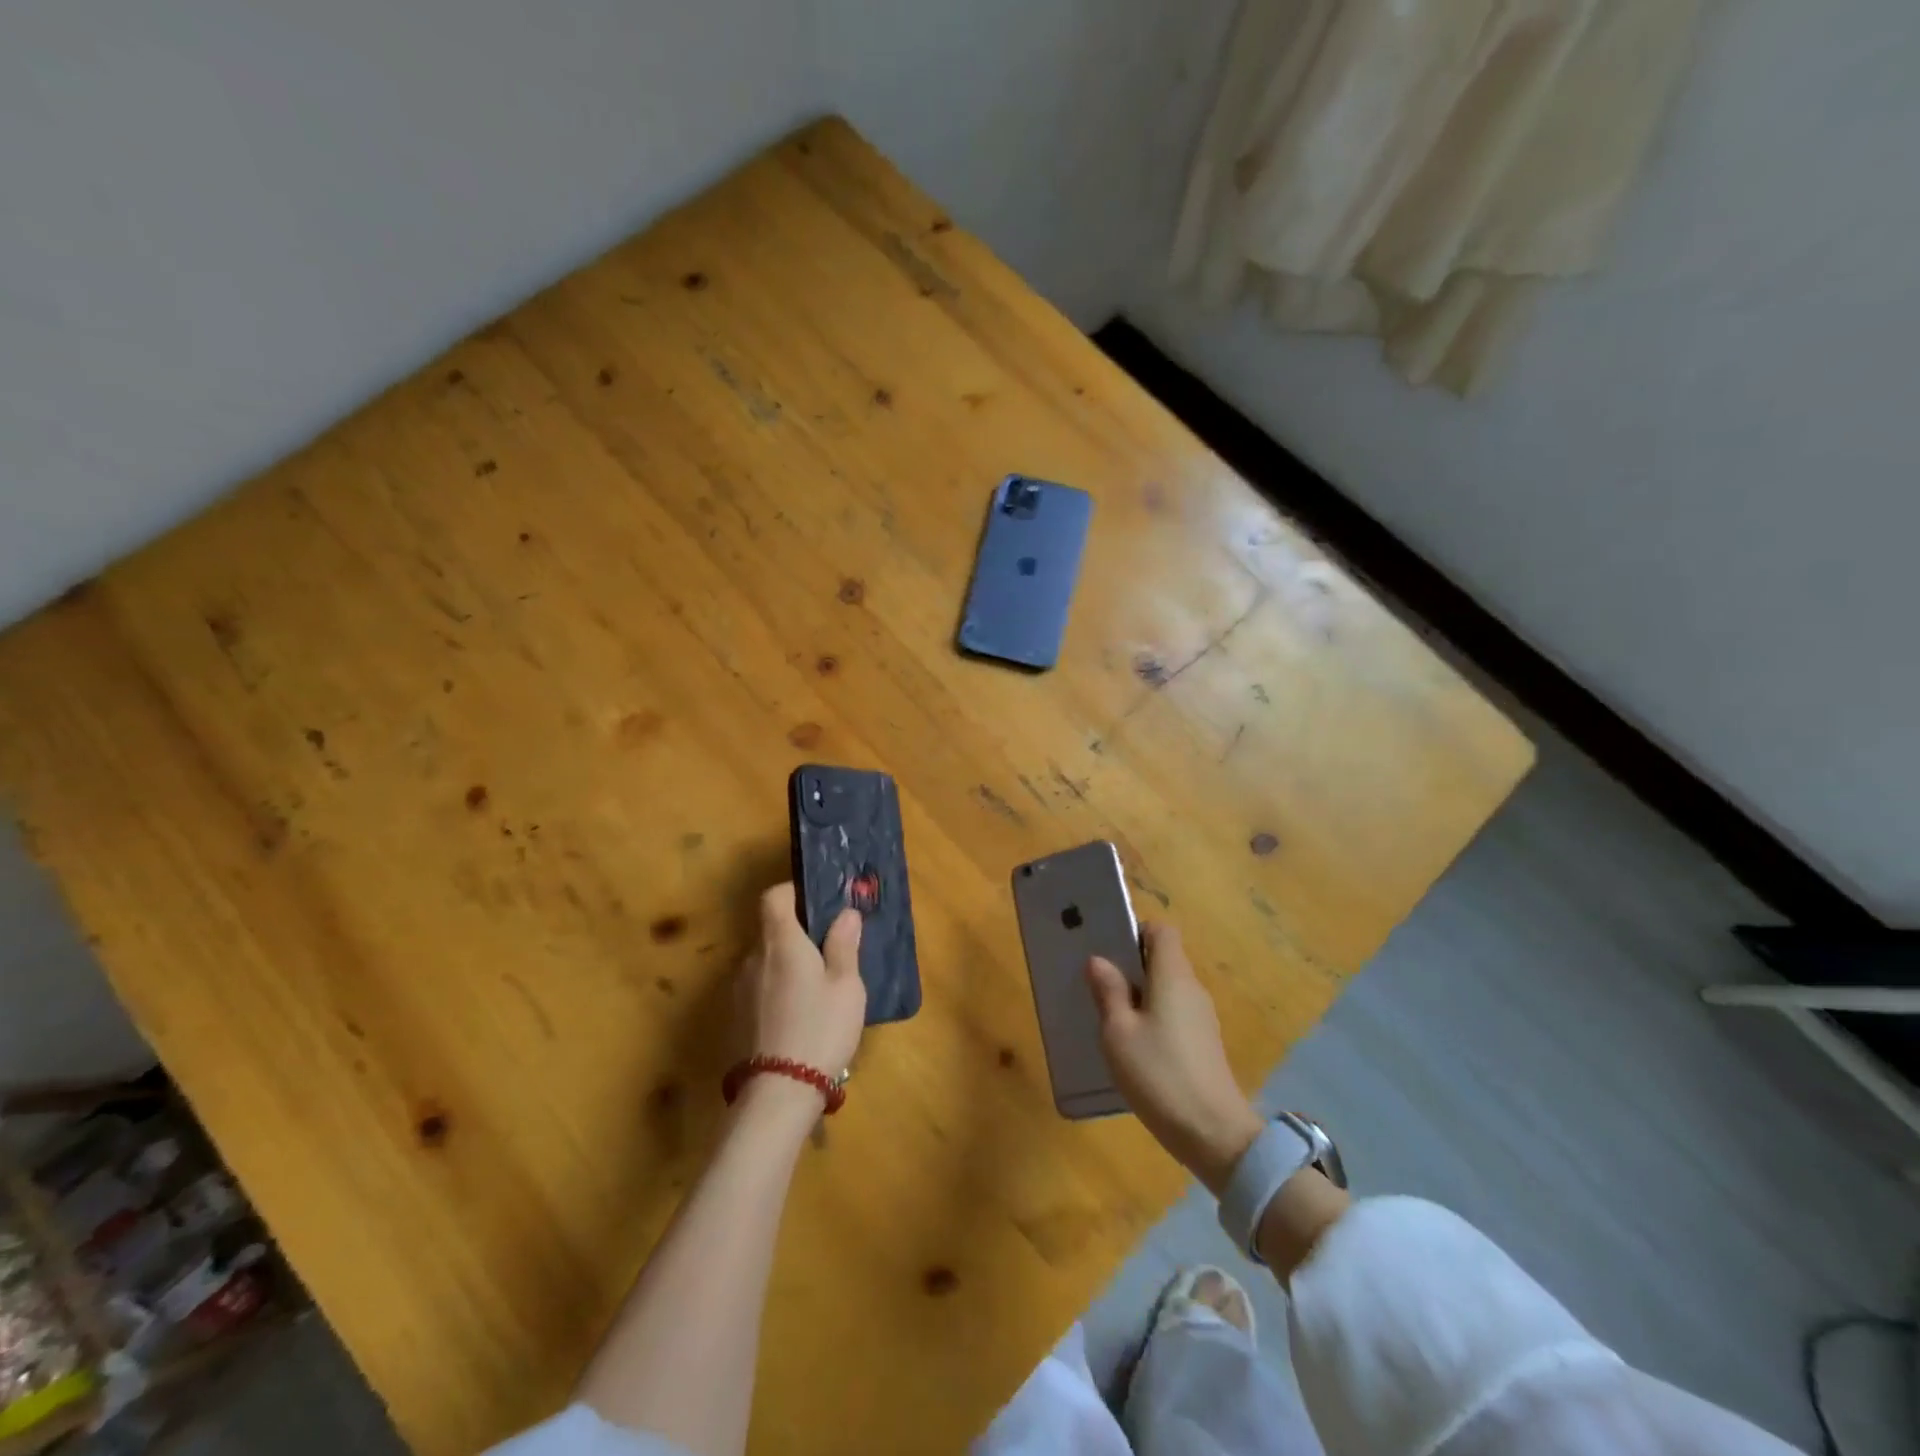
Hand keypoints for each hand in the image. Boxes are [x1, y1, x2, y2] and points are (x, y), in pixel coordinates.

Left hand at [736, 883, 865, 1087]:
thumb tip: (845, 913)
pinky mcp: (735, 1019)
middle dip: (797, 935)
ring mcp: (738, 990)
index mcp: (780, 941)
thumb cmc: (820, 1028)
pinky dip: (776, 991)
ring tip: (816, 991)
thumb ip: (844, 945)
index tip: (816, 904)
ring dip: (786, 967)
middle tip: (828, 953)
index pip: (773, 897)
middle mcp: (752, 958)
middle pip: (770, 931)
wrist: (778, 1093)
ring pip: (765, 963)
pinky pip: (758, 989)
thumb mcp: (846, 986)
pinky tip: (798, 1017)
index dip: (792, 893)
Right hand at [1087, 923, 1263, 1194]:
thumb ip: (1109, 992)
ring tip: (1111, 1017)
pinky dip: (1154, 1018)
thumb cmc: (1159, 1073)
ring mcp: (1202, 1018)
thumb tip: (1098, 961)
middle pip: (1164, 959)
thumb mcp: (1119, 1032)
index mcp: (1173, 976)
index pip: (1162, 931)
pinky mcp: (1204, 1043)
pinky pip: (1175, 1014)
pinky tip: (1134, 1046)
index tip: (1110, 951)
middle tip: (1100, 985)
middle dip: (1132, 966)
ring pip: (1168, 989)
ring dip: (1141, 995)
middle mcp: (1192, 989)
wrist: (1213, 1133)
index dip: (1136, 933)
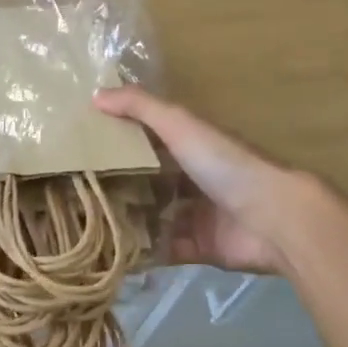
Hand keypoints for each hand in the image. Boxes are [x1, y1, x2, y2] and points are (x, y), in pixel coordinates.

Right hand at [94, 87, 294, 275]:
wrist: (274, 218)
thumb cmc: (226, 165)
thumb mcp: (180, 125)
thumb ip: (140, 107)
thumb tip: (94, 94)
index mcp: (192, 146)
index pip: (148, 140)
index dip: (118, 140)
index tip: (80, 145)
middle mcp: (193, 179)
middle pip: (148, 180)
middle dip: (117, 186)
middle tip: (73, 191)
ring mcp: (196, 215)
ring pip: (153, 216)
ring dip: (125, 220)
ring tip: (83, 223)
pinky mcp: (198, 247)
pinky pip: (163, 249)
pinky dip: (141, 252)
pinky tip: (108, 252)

·····

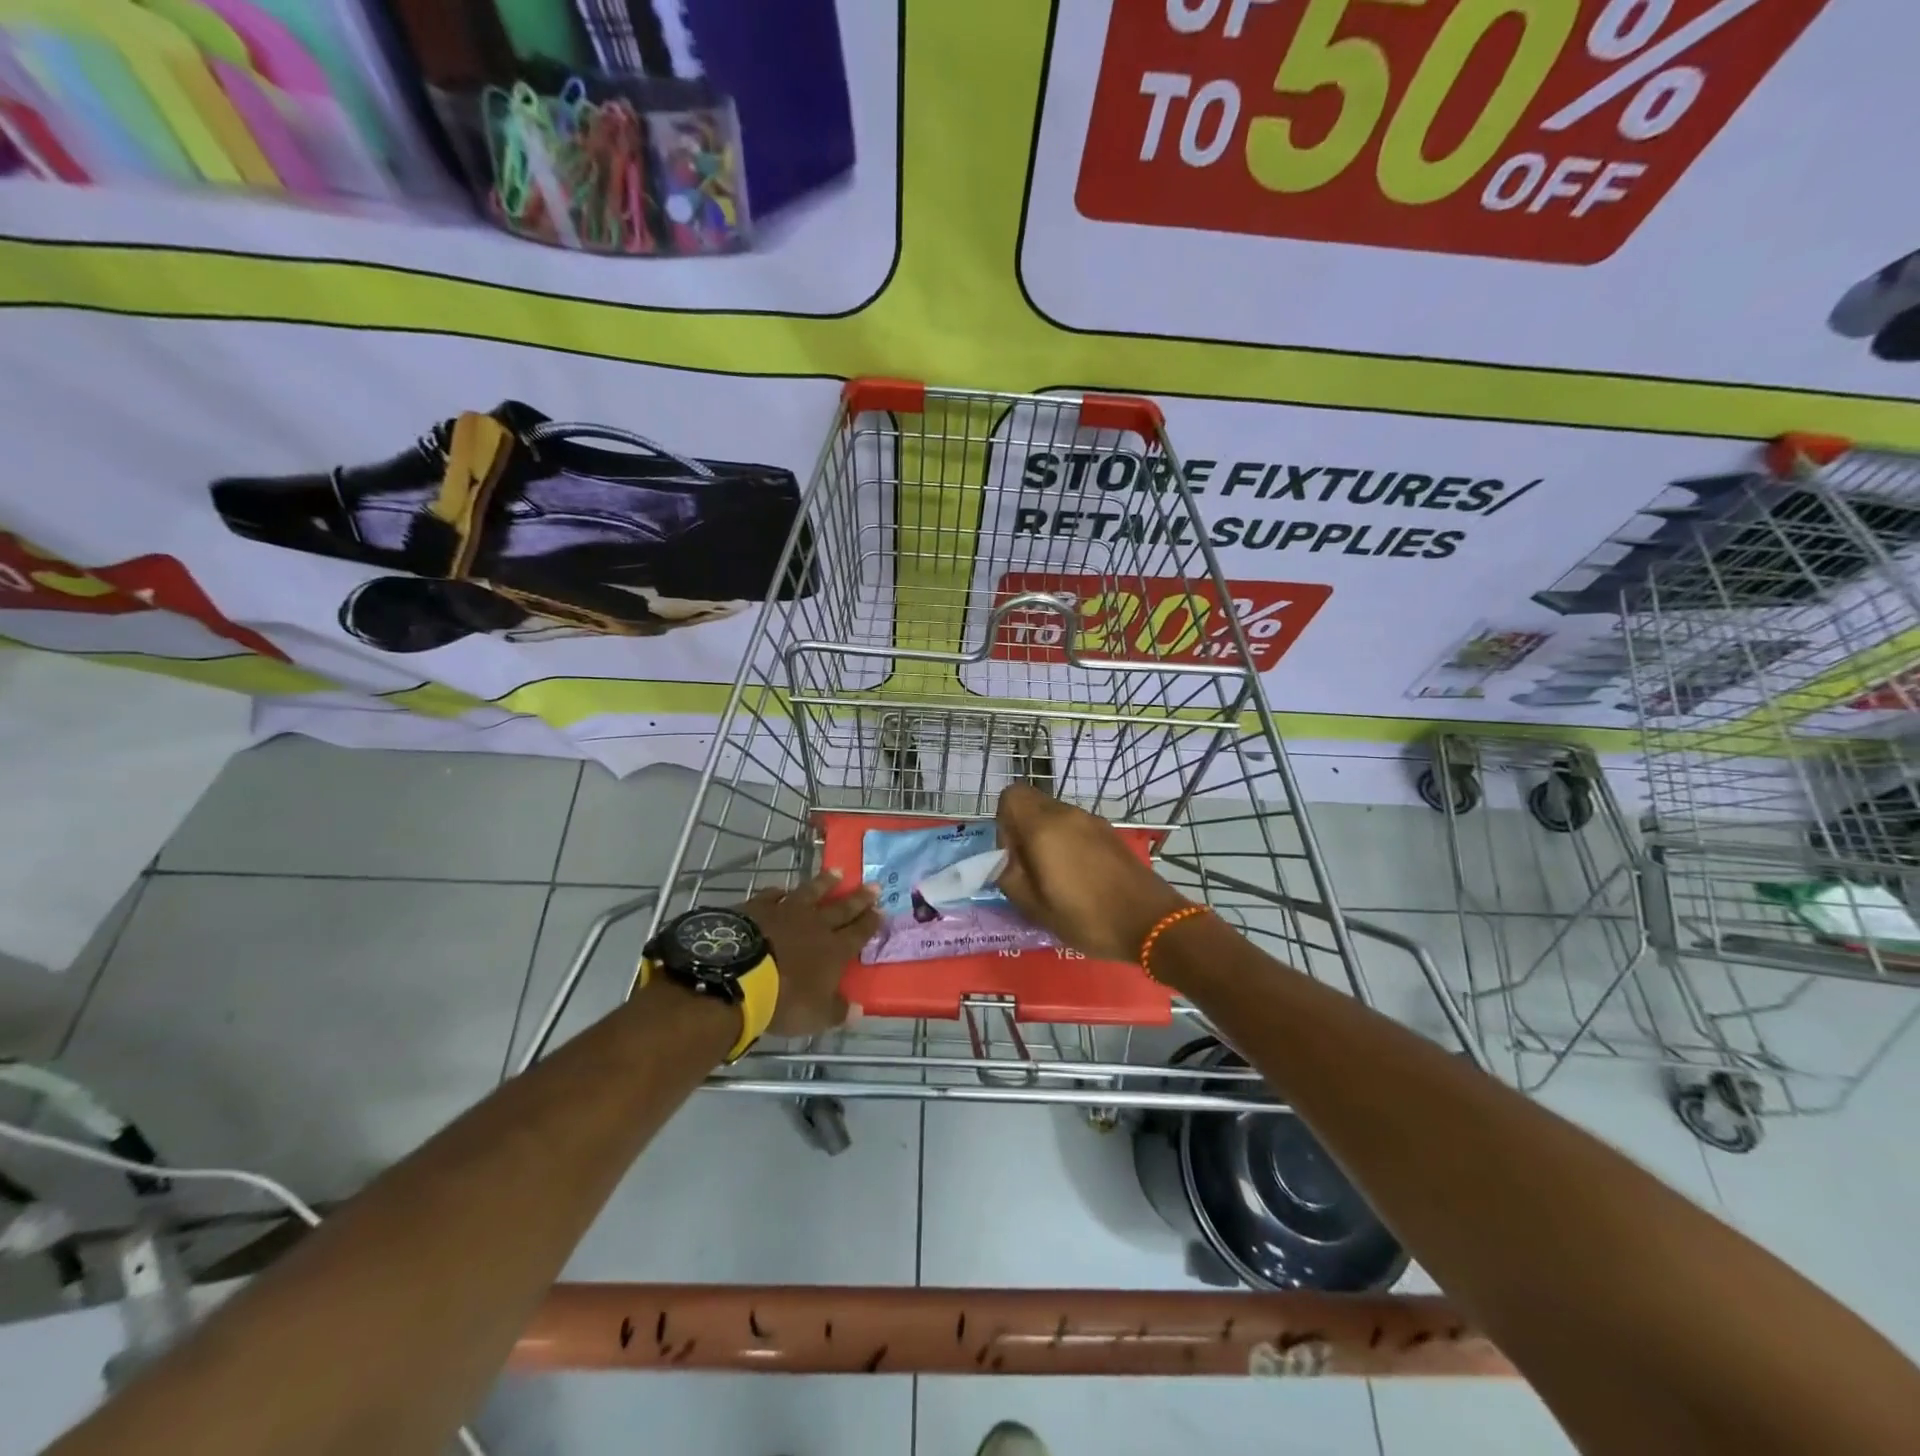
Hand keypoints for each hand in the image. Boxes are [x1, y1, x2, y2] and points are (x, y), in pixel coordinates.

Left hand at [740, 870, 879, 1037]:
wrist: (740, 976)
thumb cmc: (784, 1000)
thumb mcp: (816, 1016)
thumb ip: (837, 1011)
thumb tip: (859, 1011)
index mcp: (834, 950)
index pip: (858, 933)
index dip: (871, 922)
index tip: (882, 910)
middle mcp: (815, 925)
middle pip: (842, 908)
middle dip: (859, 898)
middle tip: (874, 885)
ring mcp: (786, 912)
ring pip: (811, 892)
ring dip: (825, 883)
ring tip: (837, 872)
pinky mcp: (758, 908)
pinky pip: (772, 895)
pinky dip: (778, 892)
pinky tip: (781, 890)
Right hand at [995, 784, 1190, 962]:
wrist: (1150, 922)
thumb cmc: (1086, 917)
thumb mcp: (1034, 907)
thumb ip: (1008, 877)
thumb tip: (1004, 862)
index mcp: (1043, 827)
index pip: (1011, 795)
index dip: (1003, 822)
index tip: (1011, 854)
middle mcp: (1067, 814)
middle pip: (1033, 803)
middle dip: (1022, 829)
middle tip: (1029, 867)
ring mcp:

·····

Above are the records; copy exactly the lines from the line with "ring mcp: (196, 215)" through the line with "pinky tip: (108, 252)", both included.

ring mcp: (196, 215)
ring pip: (153, 216)
ring dip: (125, 220)
ring tip: (83, 223)
pinky mcp: (198, 247)
pinky pip: (163, 249)
pinky dip: (141, 252)
pinky tip: (108, 252)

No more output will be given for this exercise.